▶ **TASK BRIEF**: Render the extracted text from every entry below as a numbered list, omitting blank lines and the pictures.

[Opening DATASET EXTRACT section]

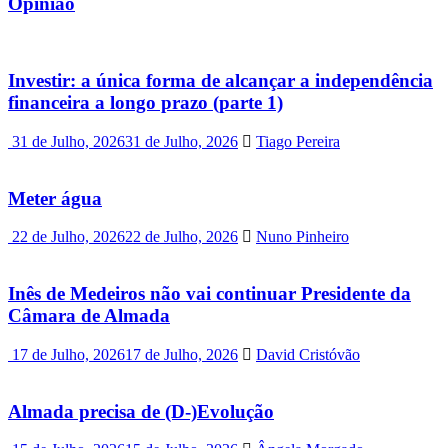
Opinião
Investir: a única forma de alcançar a independência
financeira a longo prazo (parte 1)
31 de Julho, 2026
31 de Julho, 2026
Tiago Pereira
Meter água
22 de Julho, 2026
22 de Julho, 2026
Nuno Pinheiro
Inês de Medeiros não vai continuar Presidente da
Câmara de Almada
17 de Julho, 2026
17 de Julho, 2026
David Cristóvão
Almada precisa de (D-)Evolução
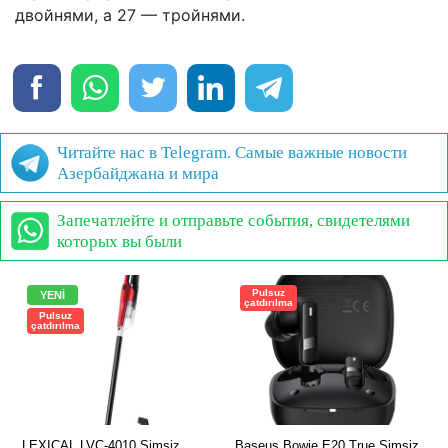
двойнями, а 27 — тройнями.
Читайте нас в Telegram. Самые важные новости
Азербайджана и мира
Запечатлейте и отправьте события, свидетелями
которых вы были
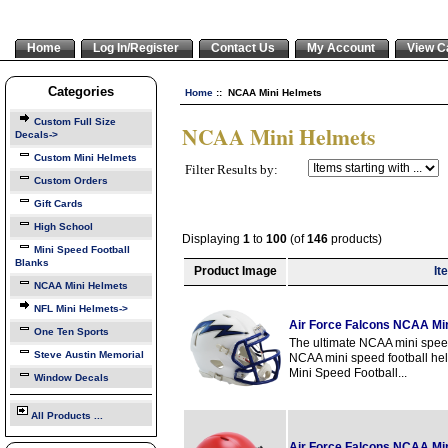
Home
Log In/Register
Contact Us
My Account
View C
Categories
Home
:: NCAA Mini Helmets
Custom Full Size
NCAA Mini Helmets
Decals->
Custom Mini Helmets
Filter Results by:
Custom Orders
Gift Cards
High School
Displaying
1
to
100
(of
146
products)
Mini Speed Football
Blanks
Product Image
It
NCAA Mini Helmets
NFL Mini Helmets->
Air Force Falcons NCAA Mi
One Ten Sports
The ultimate NCAA mini speed 
Steve Austin Memorial
NCAA mini speed football hel
Mini Speed Football...
Window Decals
All Products ...
Air Force Falcons NCAA Mi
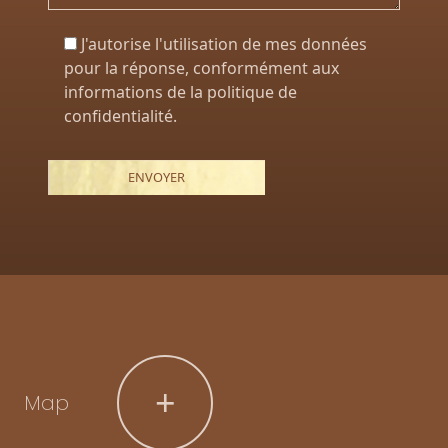
J'autorise l'utilisation de mes données
pour la réponse, conformément aux
informations de la politique de
confidentialité.
+
Map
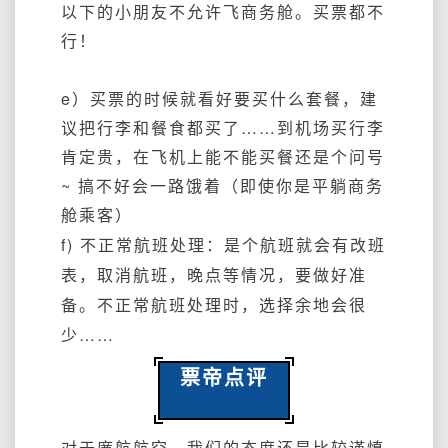
以下的小朋友不允许飞商务舱。买票都不
行！
e）买票的时候就看好要买什么套餐，建
议把行李和餐食都买了……到机场买行李
肯定贵，在飞机上能不能买餐还是个问号
~ 搞不好会一路饿着（即使你是平躺商务
舱乘客）
f) 不正常航班处理：是个航班就会有改班
表，取消航班，晚点等情况，要做好准
备。不正常航班处理时，选择余地会很
少……
票帝点评
对于廉航航空，我们的态度还是比较谨慎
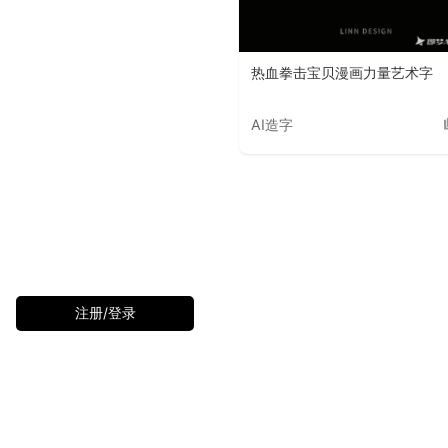
热血拳击宝贝漫画力量艺术字
AI造字
注册/登录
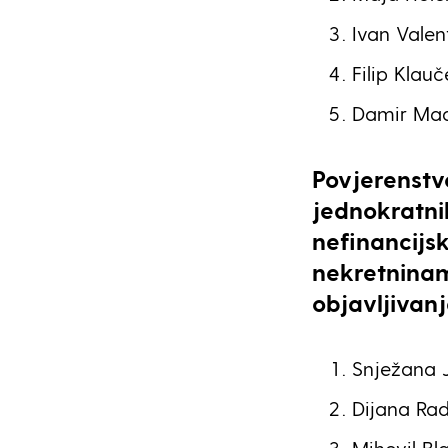
Ivan Valen
Filip Klauč
Damir Mađ
Povjerenstv
jednokratni
nefinancijs
nekretninam
objavljivan
Snježana J
Dijana Rad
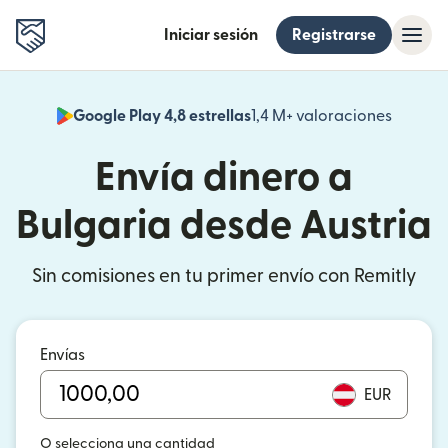
Iniciar sesión
Registrarse
Google Play 4,8 estrellas
1,4 M+ valoraciones
(se abr
Envía dinero a
Bulgaria desde Austria
Sin comisiones en tu primer envío con Remitly
Envías
EUR
O selecciona una cantidad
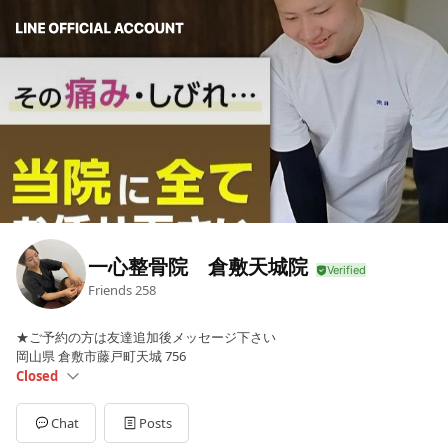
一心整骨院 倉敷天城院
Friends
258
★ご予約の方は友達追加後メッセージ下さい
岡山県 倉敷市藤戸町天城 756
Closed
Sun
Closed
Mon
09:00 - 20:00
Chat
Posts
Tue
09:00 - 20:00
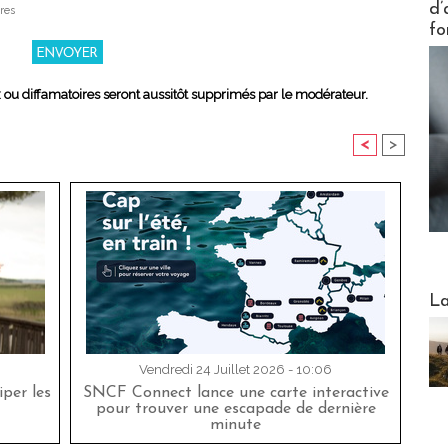
d’
res
fo
x ou diffamatoires seront aussitôt supprimés par le modérateur.
<
>
Webinai
La
Vendredi 24 Juillet 2026 - 10:06
per les
SNCF Connect lance une carte interactive
pour trouver une escapade de dernière
minute
DESTI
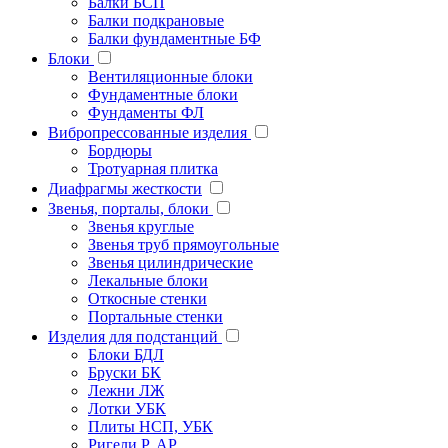
Балки БСП
Балки подкрановые
Балки фундаментные БФ
Блоки
Вентиляционные блоки
Фундаментные блоки
Фундаменты ФЛ
Вибропрессованные изделия
Бордюры
Тротуарная плитка
Диафрагмы жесткости
Звенья, порталы, блоки
Звенья круглые
Звенья труб прямоугольные
Звенья цилиндрические
Лекальные блоки
Откосные стенки
Портальные стенки
Изделия для подстанций
Блоки БДЛ
Бруски БК
Лежни ЛЖ
Лотки УБК
Плиты НСП, УБК
Ригели Р, АР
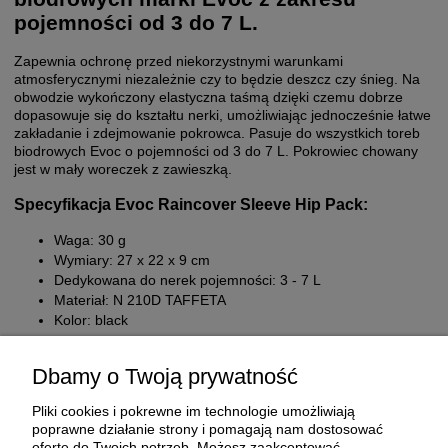
pojemności od 3 do 7 L.
Zapewnia ochronę przed niekorzystnymi warunkami
atmosferycznymi niezależnie czy to będzie deszcz czy śnieg. Na
obwodzie wykończony elastyczna taśmą dzięki czemu dobrze
dopasowuje się do kształtu nerki, umożliwiając jednocześnie łatwe
zakładanie i zdejmowanie pokrowca. Pasuje do wszystkich toreb
biodrowych Evoc o pojemności od 3 do 7 L. Pokrowiec chowany
jest w mały woreczek z zawieszką.
Specyfikacja Evoc Raincover Sleeve Hip Pack:
Waga: 30 g
Wymiary: 27 x 22 x 9 cm
Dedykowana do nerek pojemności: 3 - 7 L
Materiał: N 210D TAFFETA
Kolor: black
Dbamy o Twoją prywatność
Pliki cookies i pokrewne im technologie umożliwiają
poprawne działanie strony i pomagają nam dostosować
ofertę do Twoich potrzeb. Możesz zaakceptować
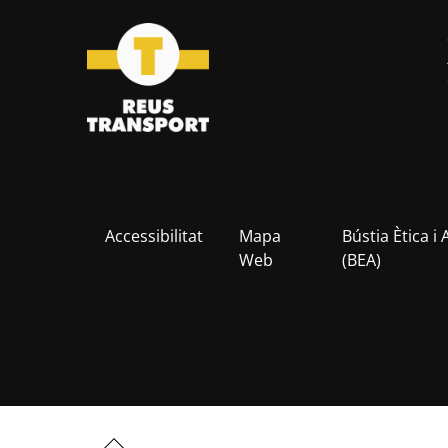
Accessibilitat
Mapa
Bústia Ètica i 
Web
(BEA)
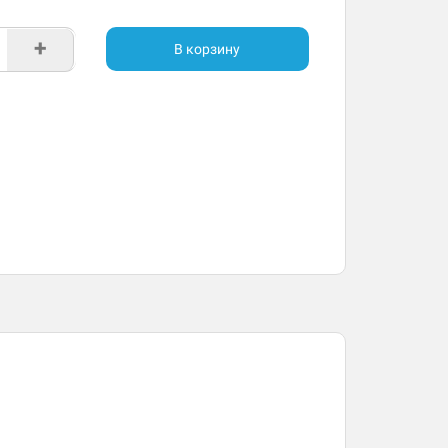
+
В корзину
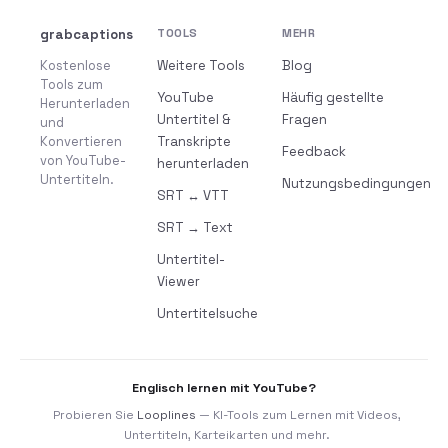
grabcaptions
TOOLS
MEHR
Kostenlose
Weitere Tools
Blog
Tools zum
YouTube
Häufig gestellte
Herunterladen
Untertitel &
Fragen
und
Konvertieren
Transkripte
Feedback
von YouTube-
herunterladen
Untertiteln.
Nutzungsbedingungen
SRT ↔ VTT
SRT → Text
Untertitel-
Viewer
Untertitelsuche
Englisch lernen mit YouTube?
Probieren Sie
Looplines
— KI-Tools zum Lernen mit Videos,
Untertiteln, Karteikarten und mehr.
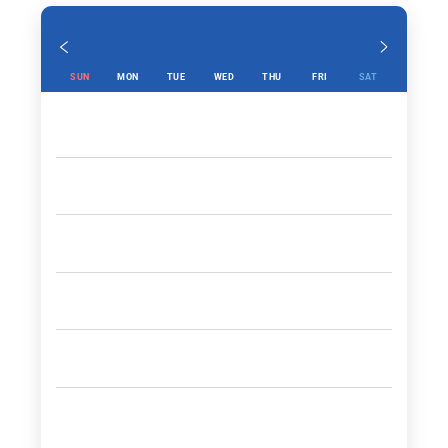
SUN
MON
TUE
WED
THU
FRI
SAT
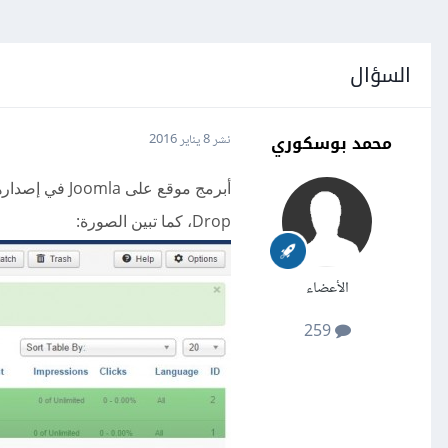
السؤال
محمد بوسكوري
نشر
8 يناير 2016
أبرمج
Drop، كما تبين الصورة:
الأعضاء
259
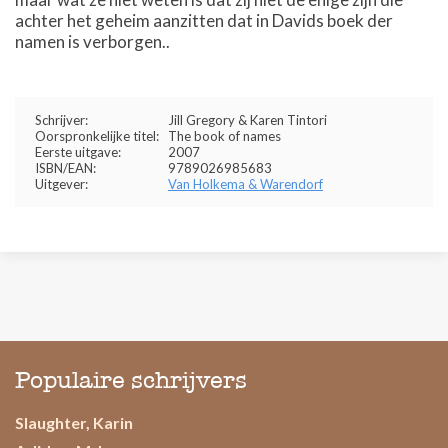
achter het geheim aanzitten dat in Davids boek der
namen is verborgen..
Schrijver:
Jill Gregory & Karen Tintori
Oorspronkelijke titel:
The book of names
Eerste uitgave:
2007
ISBN/EAN:
9789026985683
Uitgever:
Van Holkema & Warendorf
Populaire schrijvers
Slaughter, Karin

[Closing DATASET EXTRACT section]

▶ **YOUR SOLUTION**:
1. Opinião
2. Investir: a única forma de alcançar a independência
3. financeira a longo prazo (parte 1)
4. 31 de Julho, 2026
5. 31 de Julho, 2026
6. Tiago Pereira
7. Meter água
8. 22 de Julho, 2026
9. 22 de Julho, 2026
10. Nuno Pinheiro
11. Inês de Medeiros não vai continuar Presidente da
12. Câmara de Almada
13. 17 de Julho, 2026
14. 17 de Julho, 2026
15. David Cristóvão
16. Almada precisa de (D-)Evolução
17. двойнями, а 27 — тройнями.
18. Читайте нас в Telegram. Самые важные новости
19. Азербайджана и мира
20. Запечатлейте и отправьте события, свидетелями
21. которых вы были
22. Home
23. Log In/Register
24. Contact Us
25. My Account
26. View C
27. Categories
28. Home
29. :: NCAA Mini Helmets
30. Custom Full Size
31. NCAA Mini Helmets
32. Decals->
33. Custom Mini Helmets
34. Filter Results by:
35. Custom Orders
36. Gift Cards
37. High School
38. Displaying
39. 1
40. to
41. 100
42. (of
43. 146
44. products)
45. Mini Speed Football
46. Blanks
47. Product Image
48. It
49. NCAA Mini Helmets
50. NFL Mini Helmets->
51. Air Force Falcons NCAA Mi
52. One Ten Sports
53. The ultimate NCAA mini speed 
54. Steve Austin Memorial
55. NCAA mini speed football hel
56. Mini Speed Football...
57. Window Decals
58. All Products ...
59. Air Force Falcons NCAA Mi
60. J'autorise l'utilisation de mes données
61. pour la réponse, conformément aux
62. informations de la politique de
63. confidentialité.
64. +
65. Map
66. 以下的小朋友不允许飞商务舱。买票都不
67. 行！
68. e）买票的时候就看好要买什么套餐，建
69. 议把行李和餐食都买了……到机场买行李
70. 肯定贵，在飞机上能不能买餐还是个问号
71. ~ 搞不好会一路饿着（即使你是平躺商务
72. 舱乘客）
73. f) 不正常航班处理：是个航班就会有改班
74. 表，取消航班，晚点等情况，要做好准
75. 备。不正常航班处理时，选择余地会很
76. 少……
77. 票帝点评
78. 对于廉航航空，我们的态度还是比较谨慎
79. 热血拳击宝贝漫画力量艺术字
80. AI造字
81. 注册/登录
82. Ivan Valen
83. Filip Klauč
84. Damir Mađ
85. Povjerenstv
86. jednokratni
87. nefinancijs
88. nekretninam
89. objavljivan
90. Snježana J
91. Dijana Rad
92. Iniciar sesión
93. Registrarse
94. Google Play 4,8 estrellas
95. 1,4 M+ valoraciones
96. (se abr
97. Envía dinero a
98. Bulgaria desde Austria
99. Sin comisiones en tu primer envío con Remitly
100. Envías
101. EUR
102. O selecciona una cantidad
103. 一心整骨院 倉敷天城院
104. Friends
105. 258
106. ★ご予約の方は友達追加後メッセージ下さい
107. 岡山県 倉敷市藤戸町天城 756
108. Closed
109. Sun
110. Closed
111. Mon
112. 09:00 - 20:00
113. Chat
114. Posts
115. Tue
116. 09:00 - 20:00
117. d’
118. res
119. fo
120. x ou diffamatoires seront aussitôt supprimés par le modérateur.
121. <
122. >
123. Webinai
124. La
125. Vendredi 24 Juillet 2026 - 10:06
126. per les
127. SNCF Connect lance une carte interactive
128. pour trouver une escapade de dernière
129. minute
130. DESTI
131. Балки БСП
132. Балки подкрановые
133. Балки фундаментные БФ
134. Блоки
135. Вентиляционные блоки
136. Фундаментные блоки
137. Фундаменты ФЛ
138. Вибропрессованные изделия
139. Бордюры
140. Тротуарная плитка
141. Диафрагмы жесткости
142. Звенья, порталы, блоки
143. Звенья круглые
144. Звенья труб прямоугольные
145. Звенья цилиндрические
146. Лекальные блоки
147. Откосные стенки
148. Портальные стенки
149. Изделия для подстанций
150. Блоки БДЛ
151. Бруски БК
152. Лежни ЛЖ
153. Лотки УБК
154. Плиты НСП, УБК
155. Ригели Р, АР
156. pojemności od 3 do 7 L.
157. Zapewnia ochronę przed niekorzystnymi warunkami
158. atmosferycznymi niezależnie czy to będzie deszcz czy śnieg. Na
159. obwodzie wykończony elastyczna taśmą dzięki czemu dobrze
160. dopasowuje się do kształtu nerki, umożliwiając jednocześnie łatwe
161. zakładanie i zdejmowanie pokrowca. Pasuje do wszystkich toreb
162. biodrowych Evoc o pojemności od 3 do 7 L. Pokrowiec chowany
163. jest w mały woreczek z zawieszką.
164. Specyfikacja Evoc Raincover Sleeve Hip Pack:
165. Waga: 30 g
166. Wymiary: 27 x 22 x 9 cm
167. Dedykowana do nerek pojemności: 3 - 7 L
168. Materiał: N 210D TAFFETA
169. Kolor: black
170. Dbamy o Twoją prywatność
171. Pliki cookies i pokrewne im technologie umożliwiają
172. poprawne działanie strony i pomagają nam dostosować
173. ofertę do Twoich potrzeb. Możesz zaakceptować
174. Accessibilitat
175. Mapa
176. Bústia Ètica i 
177. Web
178. (BEA)
179. +
180. В корзину
181. grabcaptions
182. TOOLS
183. MEHR
184. Kostenlose
185. Weitere Tools
186. Blog
187. Tools zum
188. YouTube
189. Häufig gestellte
190. Herunterladen
191. Untertitel &
192. Fragen
193. und
194. Konvertieren
195. Transkripte
196. Feedback
197. von YouTube-
198. herunterladen
199. Untertiteln.
200. Nutzungsbedingungen
201. SRT ↔ VTT
202. SRT → Text
203. Untertitel-
204. Viewer
205. Untertitelsuche
206. Englisch lernen mit YouTube?
207. Probieren Sie
208. Looplines
209. — KI-Tools zum Lernen mit Videos,
210. Untertiteln, Karteikarten und mehr.
211. SUN
212. MON
213. TUE
214. WED
215. THU
216. FRI
217. SAT
218. السؤال
219. محمد بوسكوري
220. نشر
221. 8 يناير 2016
222. أبرمج
223. Drop، كما تبين الصورة:
224. الأعضاء
225. 259
226. achter het geheim aanzitten dat in Davids boek der
227. namen is verborgen..
228. Schrijver:
229. Jill Gregory & Karen Tintori
230. Oorspronkelijke titel:
231. The book of names
232. Eerste uitgave:
233. 2007
234. ISBN/EAN:
235. 9789026985683
236. Uitgever:
237. Van Holkema & Warendorf
238. Populaire schrijvers
239. Slaughter, Karin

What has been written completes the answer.